Let me lay it down for you plain — the Dave Chappelle bit? That wasn’t parody. That was scripture. Testament. Chapter-and-verse from the Book of Rick. Because when Rick James walked into a room — no matter if it was Studio 54 or some back-alley speakeasy in East L.A. — the air changed. The molecules got funked. Gravity dipped. Time loosened its belt and said, “I’ll sit this one out.”
It was 1981. Reagan was preaching morning in America while Rick was selling midnight in a bottle—velvet—lined, feather-drenched, sweat-soaked midnight. “Give It to Me Baby” was not just a hit. It was doctrine. That bassline could knock down walls. And when Rick walked into that West Hollywood club in full crimson leather with a boa that looked like it moulted off a disco phoenix? That wasn’t fashion. That was theatre. That was funk opera.
Then came the flame. Candle. Boa. Spark. Flash. Now, any other man-any lesser mortal—would’ve panicked, maybe squealed, maybe stopped the music. Not Rick. Rick looked the fire dead in the eye and funked through it. He baptized that boa in bubbly and shouted, “Fire and desire, baby!” like James Brown had just risen from the smoke. You don’t choreograph that. You live it.

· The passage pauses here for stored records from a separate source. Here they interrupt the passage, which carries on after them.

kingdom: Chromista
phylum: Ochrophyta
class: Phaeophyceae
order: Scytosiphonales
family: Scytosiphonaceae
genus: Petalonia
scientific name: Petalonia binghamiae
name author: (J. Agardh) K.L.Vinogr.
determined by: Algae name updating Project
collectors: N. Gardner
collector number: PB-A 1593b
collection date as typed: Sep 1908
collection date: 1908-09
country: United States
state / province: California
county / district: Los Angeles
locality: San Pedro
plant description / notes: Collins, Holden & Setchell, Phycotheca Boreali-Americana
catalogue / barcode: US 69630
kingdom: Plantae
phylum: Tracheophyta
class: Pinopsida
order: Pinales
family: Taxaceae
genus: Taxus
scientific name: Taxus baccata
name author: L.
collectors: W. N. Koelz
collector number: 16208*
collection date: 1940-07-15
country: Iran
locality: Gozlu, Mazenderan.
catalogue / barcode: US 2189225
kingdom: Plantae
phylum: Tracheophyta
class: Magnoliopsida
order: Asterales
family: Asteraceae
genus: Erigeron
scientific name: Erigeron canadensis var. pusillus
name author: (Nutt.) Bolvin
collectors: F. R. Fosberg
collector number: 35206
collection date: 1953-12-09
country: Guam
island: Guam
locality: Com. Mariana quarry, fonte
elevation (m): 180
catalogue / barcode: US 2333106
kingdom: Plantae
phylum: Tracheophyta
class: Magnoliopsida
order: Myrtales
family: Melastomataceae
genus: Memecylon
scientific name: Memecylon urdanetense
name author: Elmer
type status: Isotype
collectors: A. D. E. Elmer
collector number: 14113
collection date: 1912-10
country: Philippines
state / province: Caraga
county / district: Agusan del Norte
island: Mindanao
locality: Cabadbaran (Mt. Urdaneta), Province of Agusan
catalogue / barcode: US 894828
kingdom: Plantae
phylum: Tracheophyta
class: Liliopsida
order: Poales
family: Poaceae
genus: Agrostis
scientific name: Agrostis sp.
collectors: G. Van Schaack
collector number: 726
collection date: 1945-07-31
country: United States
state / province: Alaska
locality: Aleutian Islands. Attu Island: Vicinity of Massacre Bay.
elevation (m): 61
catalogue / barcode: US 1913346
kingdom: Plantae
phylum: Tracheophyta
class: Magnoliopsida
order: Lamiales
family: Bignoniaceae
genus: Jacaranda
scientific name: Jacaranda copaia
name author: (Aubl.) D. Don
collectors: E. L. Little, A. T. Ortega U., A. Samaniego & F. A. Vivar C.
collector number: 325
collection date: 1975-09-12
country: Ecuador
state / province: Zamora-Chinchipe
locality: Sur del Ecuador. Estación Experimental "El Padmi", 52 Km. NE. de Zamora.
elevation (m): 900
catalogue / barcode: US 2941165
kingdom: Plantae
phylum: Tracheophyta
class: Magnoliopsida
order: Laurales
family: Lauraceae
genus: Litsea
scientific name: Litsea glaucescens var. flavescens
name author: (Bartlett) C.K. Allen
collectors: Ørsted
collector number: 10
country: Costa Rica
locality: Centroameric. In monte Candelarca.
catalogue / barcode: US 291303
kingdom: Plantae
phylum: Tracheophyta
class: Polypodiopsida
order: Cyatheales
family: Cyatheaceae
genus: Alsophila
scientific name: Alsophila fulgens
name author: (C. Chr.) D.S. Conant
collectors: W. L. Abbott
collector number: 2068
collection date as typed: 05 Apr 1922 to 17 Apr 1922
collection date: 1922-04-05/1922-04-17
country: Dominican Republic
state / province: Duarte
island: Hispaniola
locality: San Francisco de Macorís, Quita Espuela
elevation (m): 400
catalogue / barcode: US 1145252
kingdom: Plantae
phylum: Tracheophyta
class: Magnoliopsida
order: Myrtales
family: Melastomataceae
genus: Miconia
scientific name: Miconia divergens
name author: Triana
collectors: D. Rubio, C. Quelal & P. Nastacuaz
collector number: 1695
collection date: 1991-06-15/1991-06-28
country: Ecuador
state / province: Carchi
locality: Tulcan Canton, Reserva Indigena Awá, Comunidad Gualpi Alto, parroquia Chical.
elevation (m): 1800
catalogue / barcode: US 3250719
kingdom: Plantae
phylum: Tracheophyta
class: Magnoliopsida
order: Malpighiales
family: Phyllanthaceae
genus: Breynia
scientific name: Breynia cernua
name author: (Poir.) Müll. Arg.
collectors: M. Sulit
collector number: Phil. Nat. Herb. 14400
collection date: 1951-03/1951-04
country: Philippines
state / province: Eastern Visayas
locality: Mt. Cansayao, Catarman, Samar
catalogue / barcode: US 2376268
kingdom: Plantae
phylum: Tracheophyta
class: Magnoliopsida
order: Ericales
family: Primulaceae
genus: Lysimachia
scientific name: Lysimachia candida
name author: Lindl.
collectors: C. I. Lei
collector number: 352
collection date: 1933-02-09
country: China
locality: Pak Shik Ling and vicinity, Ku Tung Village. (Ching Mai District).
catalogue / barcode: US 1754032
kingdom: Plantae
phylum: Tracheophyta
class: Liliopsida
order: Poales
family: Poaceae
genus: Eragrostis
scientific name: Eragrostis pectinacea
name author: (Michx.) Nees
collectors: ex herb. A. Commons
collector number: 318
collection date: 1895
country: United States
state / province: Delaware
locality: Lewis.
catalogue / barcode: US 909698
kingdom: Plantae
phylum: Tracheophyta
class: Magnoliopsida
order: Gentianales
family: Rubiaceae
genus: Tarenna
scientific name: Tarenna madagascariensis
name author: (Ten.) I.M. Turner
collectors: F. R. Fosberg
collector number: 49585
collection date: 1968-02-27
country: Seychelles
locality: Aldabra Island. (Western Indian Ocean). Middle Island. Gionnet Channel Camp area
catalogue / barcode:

Now shift scenes. Studio lights. Motown West. Enter Jay Beckenstein — Buffalo kid, smooth jazz prophet, soprano sax in hand, sleeves rolled. Jay walks into a world of incense, leather, and loose electricity. Rick greets him shirtless, suspenders dangling, with a baby-carrot blunt and a Cheshire grin.
“Play something sexy,” Rick says. “Make the girls take their tops off.”
Jay, being a proper jazz gent, tries a little spa vibe, some candlelight cruise. Rick stops him cold.
“Hell no. That ain’t it. I want strip club at 2AM, man. I want dollar bills in the air and somebody's uncle breakdancing in dress shoes.”
Jay gets it. Switches horns. Channels a little Maceo, a little Gato Barbieri after three shots of Crown Royal. The room gets hot. Rick starts hollering like he found the gospel inside a baritone lick. Nobody wrote it down. No charts. Just a groove so dirty it needed a shower and a lawyer.
Never made the record. Didn't chart. But word has it, Rick kept a reel-to-reel in his basement labelled: “Jay’s Freak Tape.” He’d play it at parties like it was a secret weapon — waving a joint like a conductor’s baton, yelling, “This the white boy with soul, y’all!”
Jay once said, “Rick didn’t speak in keys or scales. He spoke in vibe. In sweat. In cologne and neon.” And if you were in his orbit, you better come ready to burn — not out, but up.
Because Rick James wasn’t a man, he was a one-man solar flare in snakeskin boots.
In the late 70s’, Beckenstein’s band - Spyro Gyra used to tear it up in the original basement version of the Tralfamadore. I got to see so many great shows at the Tralf in Buffalo. My fave: Richie Cole backing Eddie Jefferson at one of Jefferson’s last shows before he was gunned down.